Na verdade, o vínculo institucional, personificado tão somente no Estado, acaba por alienar os cidadãos de seus próprios interesses e de seus direitos. Porque no final das contas, é o Estado, a classe política, a burocracia que decidem, à revelia da sociedade, o que acham que é melhor para a sociedade.

Não pretendo aqui cair num ingênuo anarquismo. Seria difícil tirar o Estado de cena, sabendo-se que ele gerou um círculo de dependência material e psíquica na comunidade e esvaziou de espaço as demais instituições políticas tradicionais, como a Igreja, a associação civil leiga e a própria família. Contudo, é necessário repensar no poder abominável deste grande monstro filantrópico.

O governo deve ser subsidiário, auxiliar da sociedade nos seus papéis tradicionais, não usurpar-los em causa própria. Ou melhor, a solução primaz é fortalecer o que elemento necessário da sociedade, como a Igreja, a família e a associação voluntária, e diminuir a esfera do Estado dentro da lógica limitadora de sua ação política. Quanto menor a influência do Estado, maior a facilidade de controlá-lo e fiscalizá-lo.

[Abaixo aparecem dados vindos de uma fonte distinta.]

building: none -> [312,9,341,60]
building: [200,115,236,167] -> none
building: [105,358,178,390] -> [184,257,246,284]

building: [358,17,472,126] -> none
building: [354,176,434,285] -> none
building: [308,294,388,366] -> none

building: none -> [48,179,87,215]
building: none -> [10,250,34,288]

Lamentavelmente, a diminuição do poder estatal parece ser uma ilusão, uma luz apagada no discurso político atual. Qual político ou burocrata da atualidade, em sã consciência, quer perder esse poder? Qual político quer perder votos ou mesmo uma eleição, ao falar a verdade para o povo, a de que não há lanche gratuito? E como defender valores tão caros à sociedade, como a liberdade, quando esta sociedade, em sua maioria, está mais apegada a bens e confortos materiais do que tomar conta de si mesma?

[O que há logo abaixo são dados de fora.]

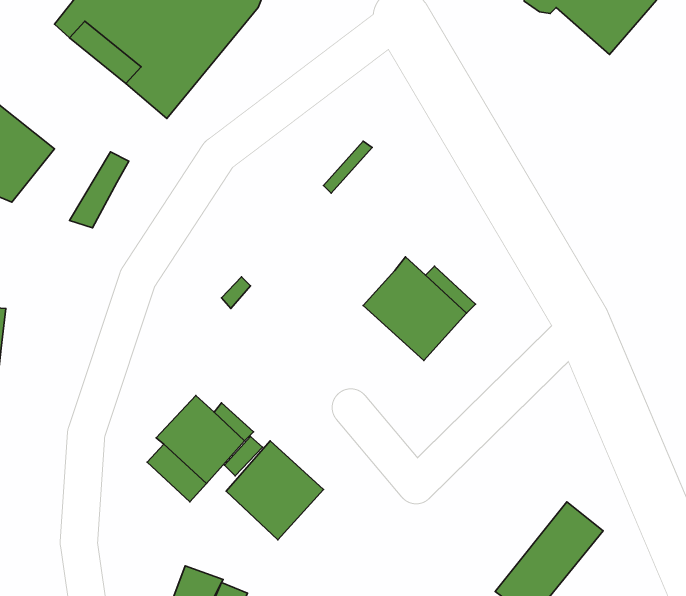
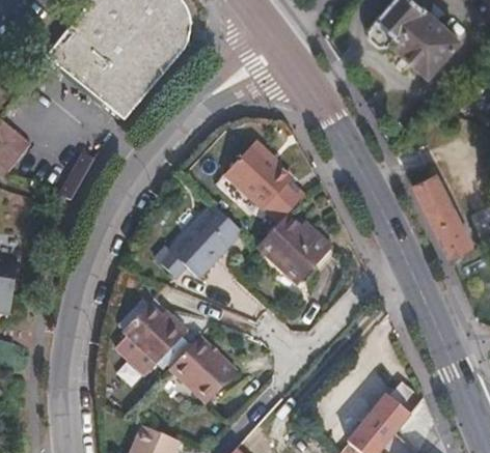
building: none -> [233,145,306,222]
building: none -> [411,172,473,255]
building: none -> [159,204,243,279]

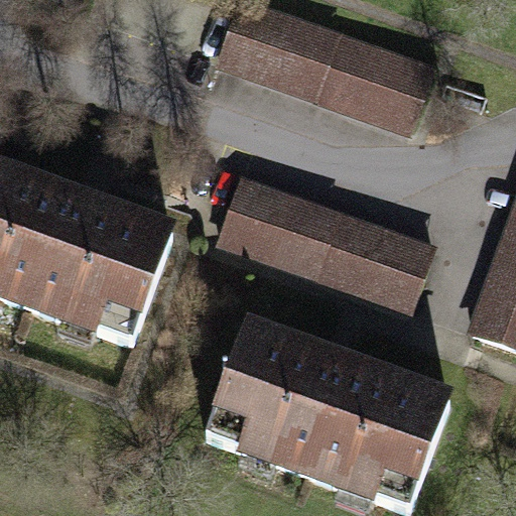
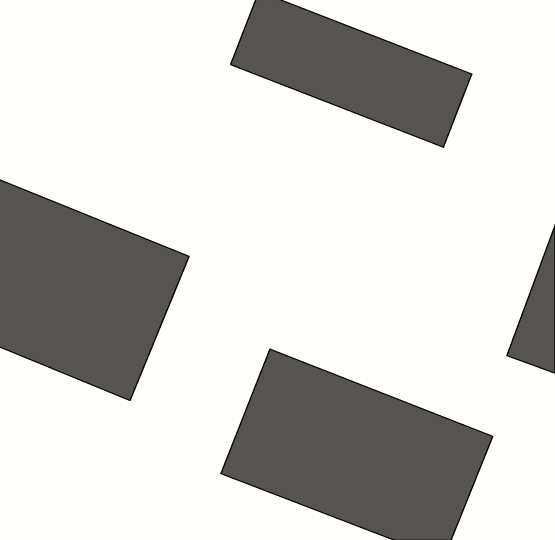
building: [215,170,437,314] -> none

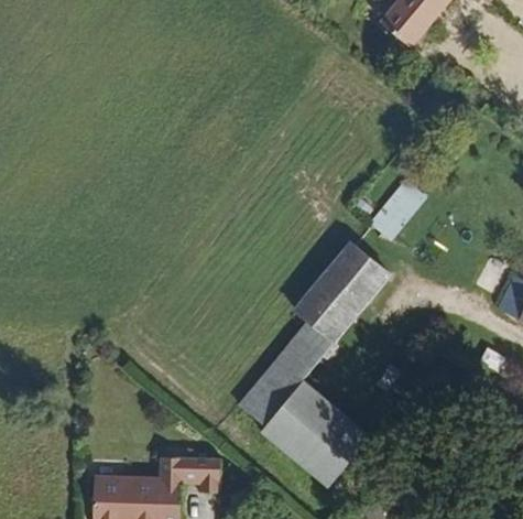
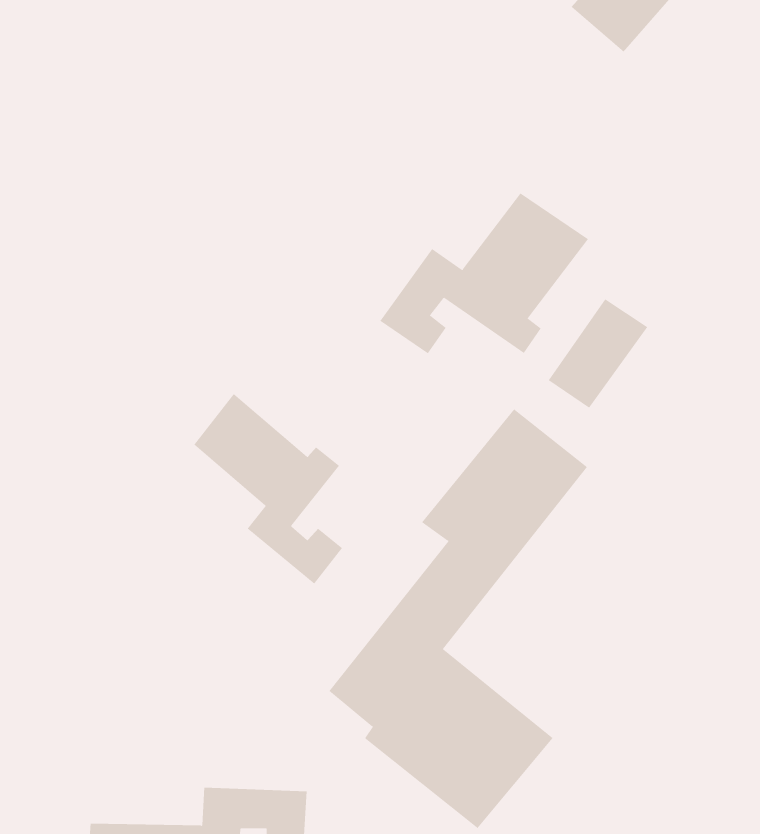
building: none -> [379,192,589,354]
building: none -> [194,393,343,584]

A própria classe intelectual e universitária, tal como uma casta sacerdotal deste viés político, com algumas exceções, deseja a consagração deste Estado divinizado. A democracia está vivendo uma curiosa situação de escravidão voluntária, onde os cidadãos consentem na servidão de um déspota opressivo, embora pretensamente generoso. São as ovelhinhas obedientes de um mau pastor.

Nos anos 30 do século XX, em meio ao totalitarismo fascista e comunista, alguém afirmava, descrevendo o espírito de uma época, que “todos agora somos socialistas”. Alguém poderá hoje dizer algo diferente, no âmago de nossas pretensas democracias liberais?